**Task prompt**: Rewrite the items from the line holding "this 1151×1078 image." through the end of the items, both ends included. Put "readable" in place of "legible" and change nothing else.

**Given information**:
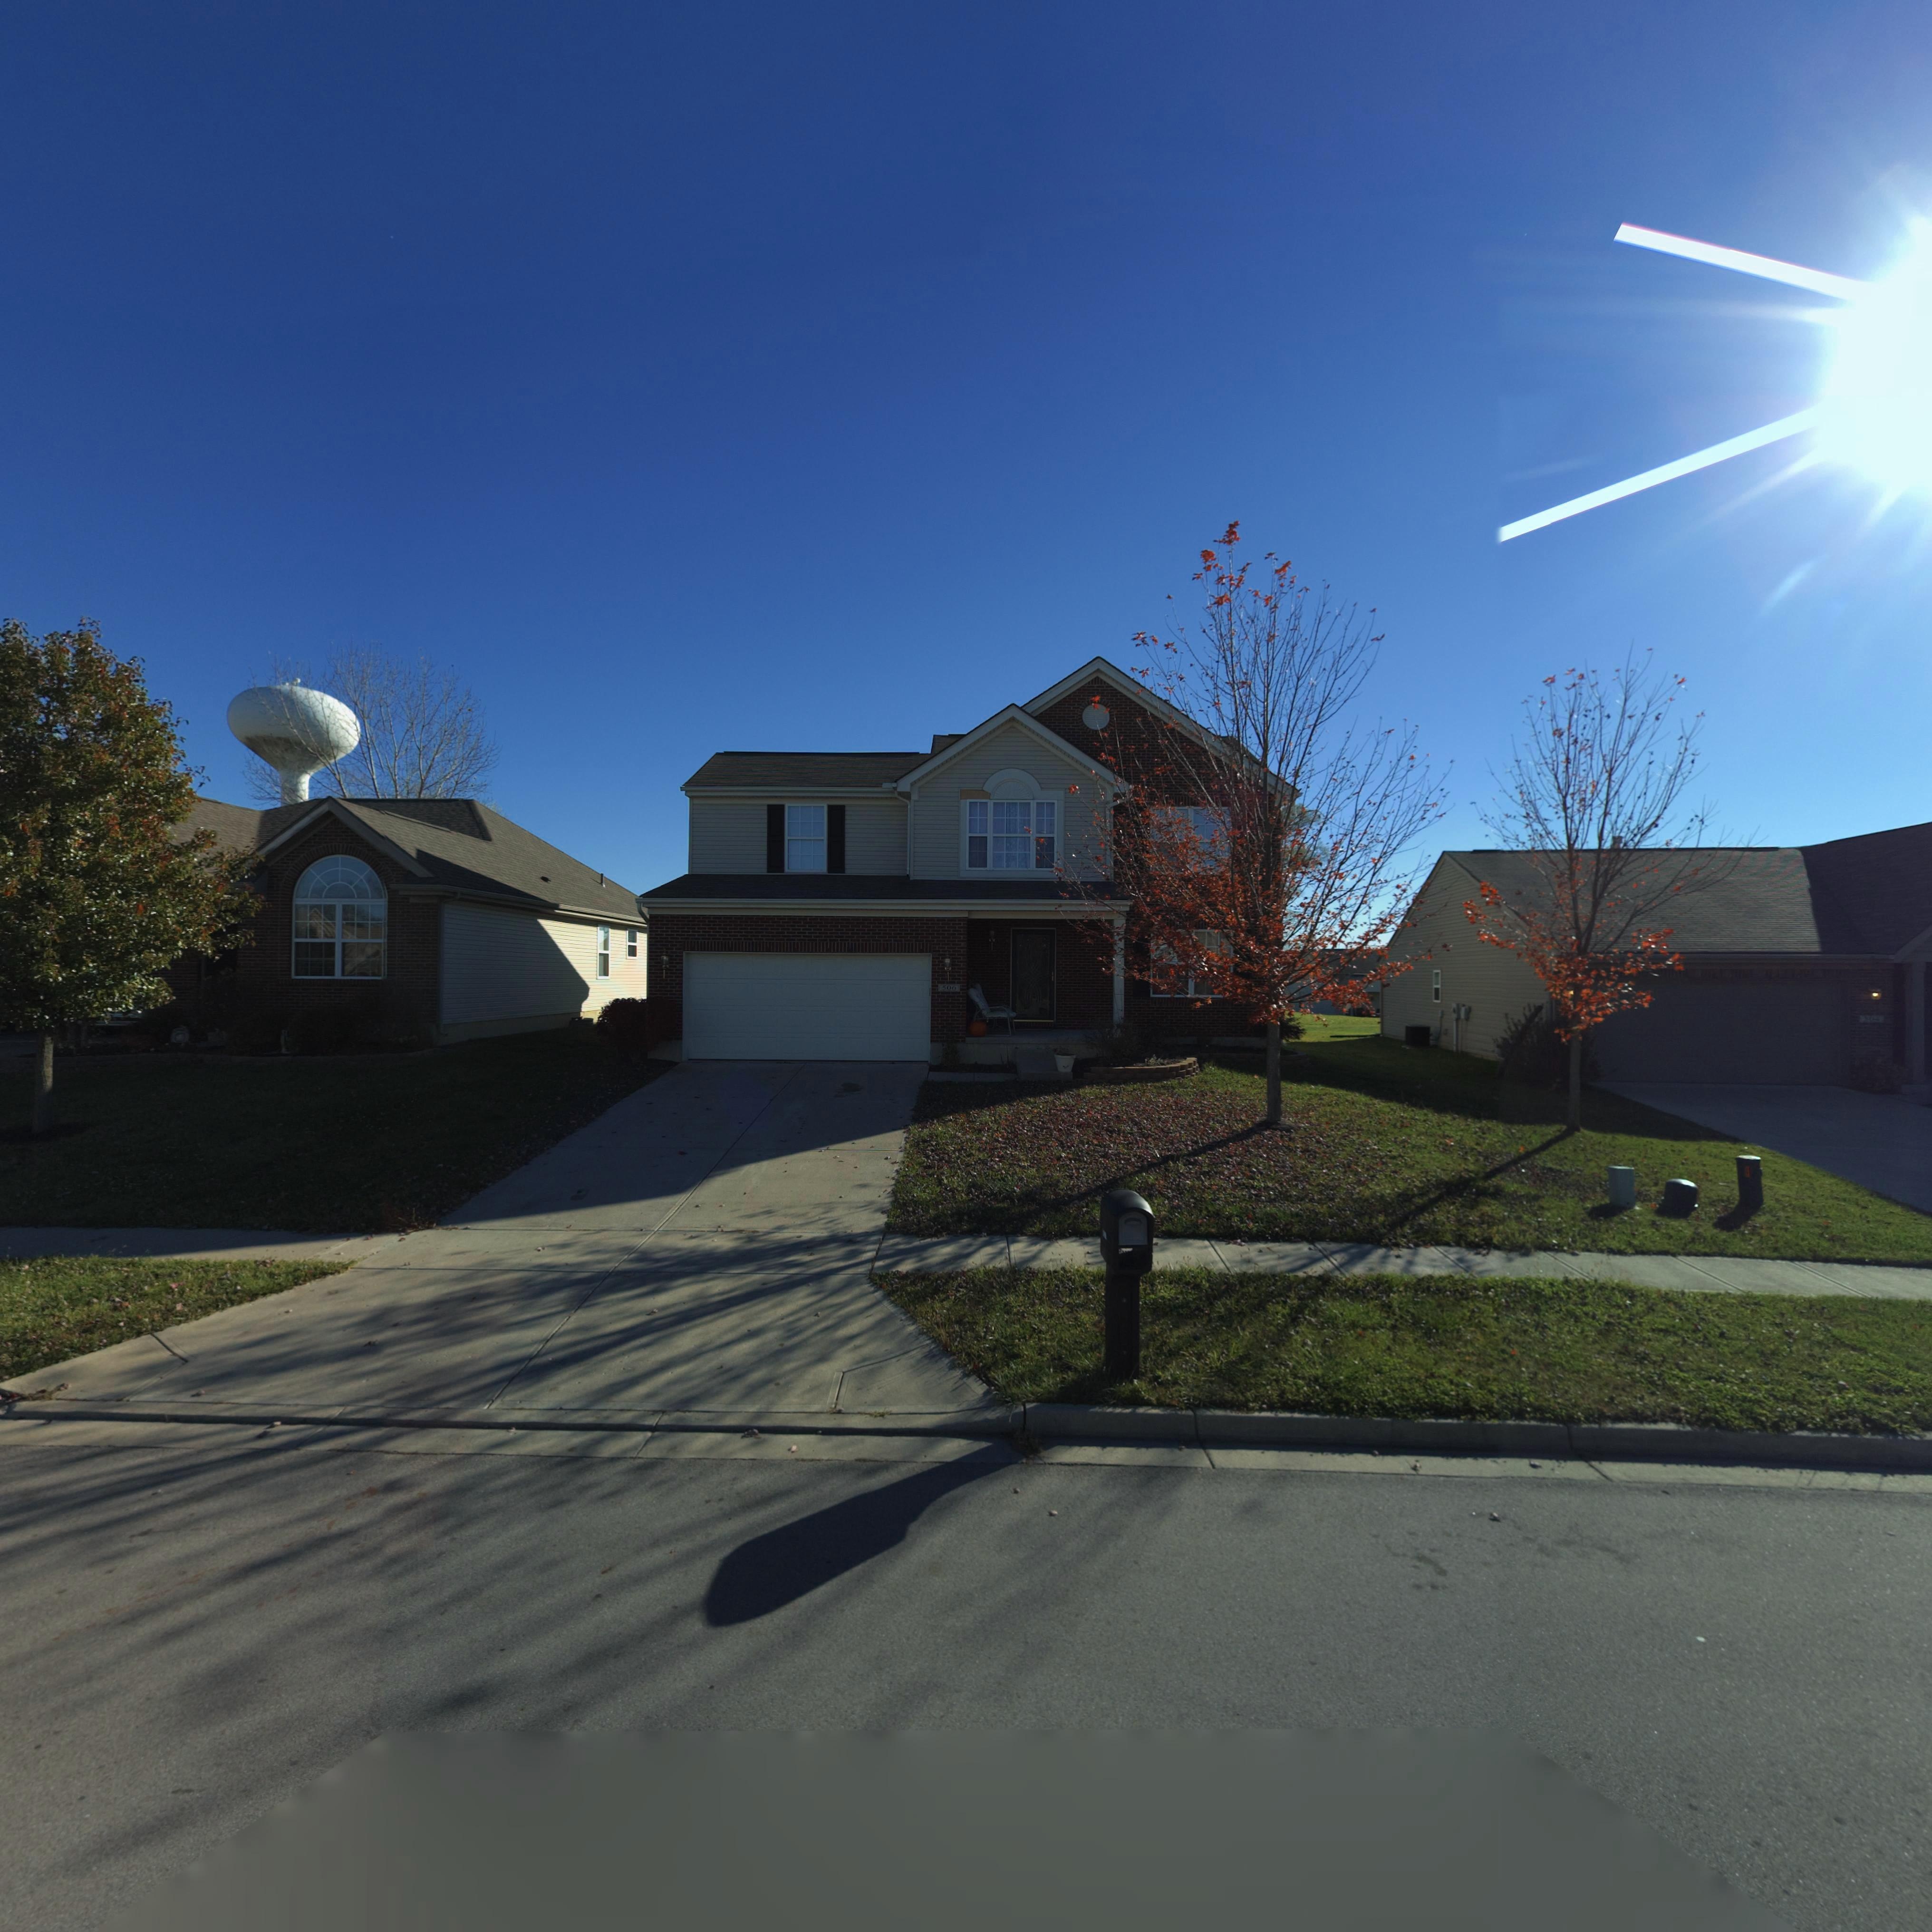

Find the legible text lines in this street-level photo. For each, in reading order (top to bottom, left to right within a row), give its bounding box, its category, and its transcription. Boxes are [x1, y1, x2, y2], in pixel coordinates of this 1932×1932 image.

[941, 984, 957, 992] StreetNumber: 506
[1862, 1015, 1881, 1023] StreetNumber: *0*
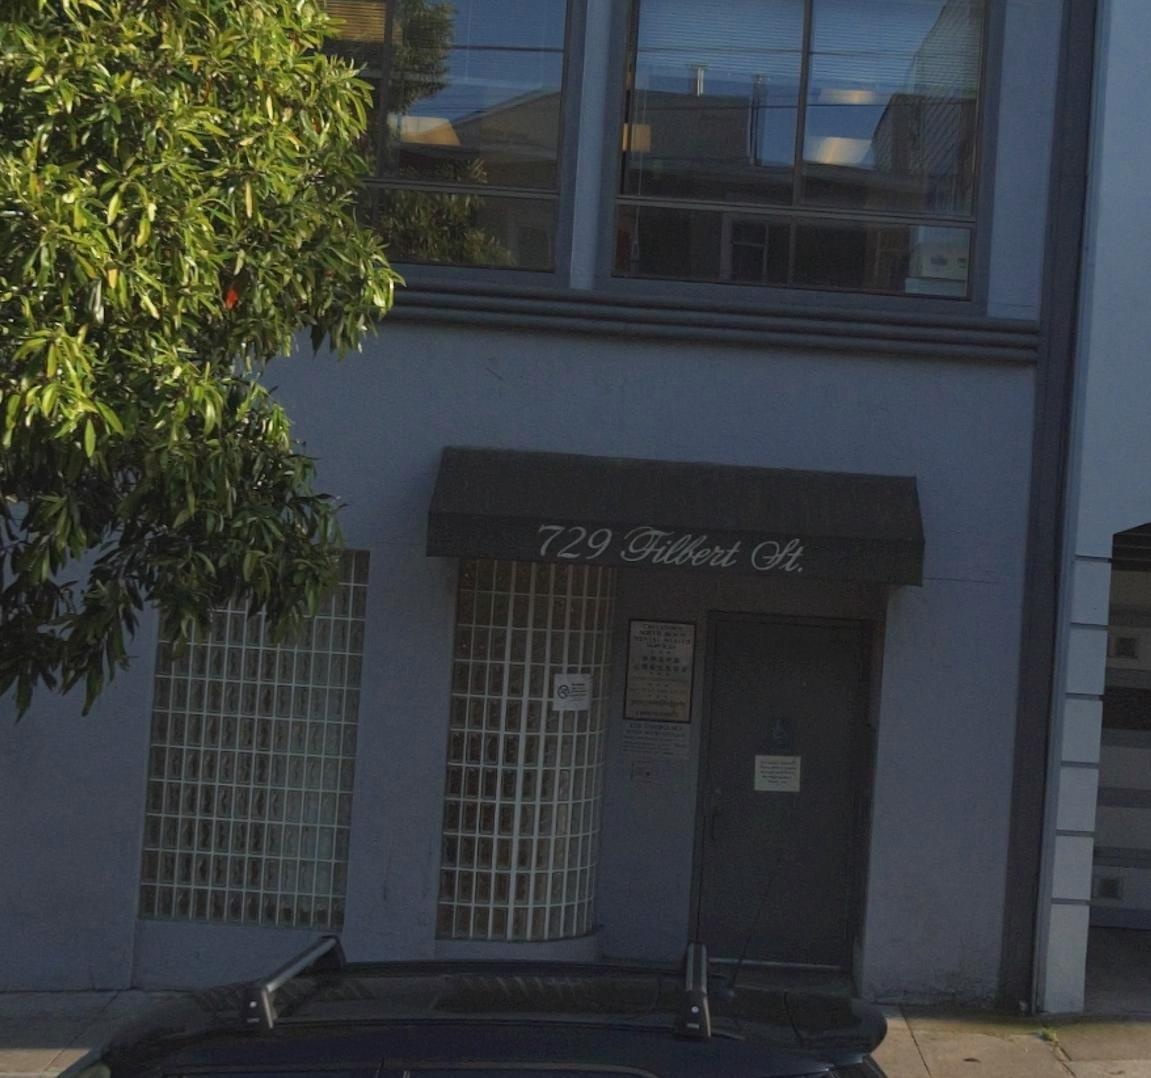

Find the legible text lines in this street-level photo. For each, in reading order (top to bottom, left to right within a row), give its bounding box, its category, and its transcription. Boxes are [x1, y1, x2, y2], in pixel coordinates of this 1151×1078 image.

[534, 520, 617, 564] StreetNumber: 729
[616, 524, 809, 577] StreetName: Filbert St.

**Result of this task**:
Find the readable text lines in this street-level photo. For each, in reading order (top to bottom, left to right within a row), give its bounding box, its category, and its transcription. Boxes are [x1, y1, x2, y2], in pixel coordinates of this 1151×1078 image.

[534, 520, 617, 564] StreetNumber: 729
[616, 524, 809, 577] StreetName: Filbert St.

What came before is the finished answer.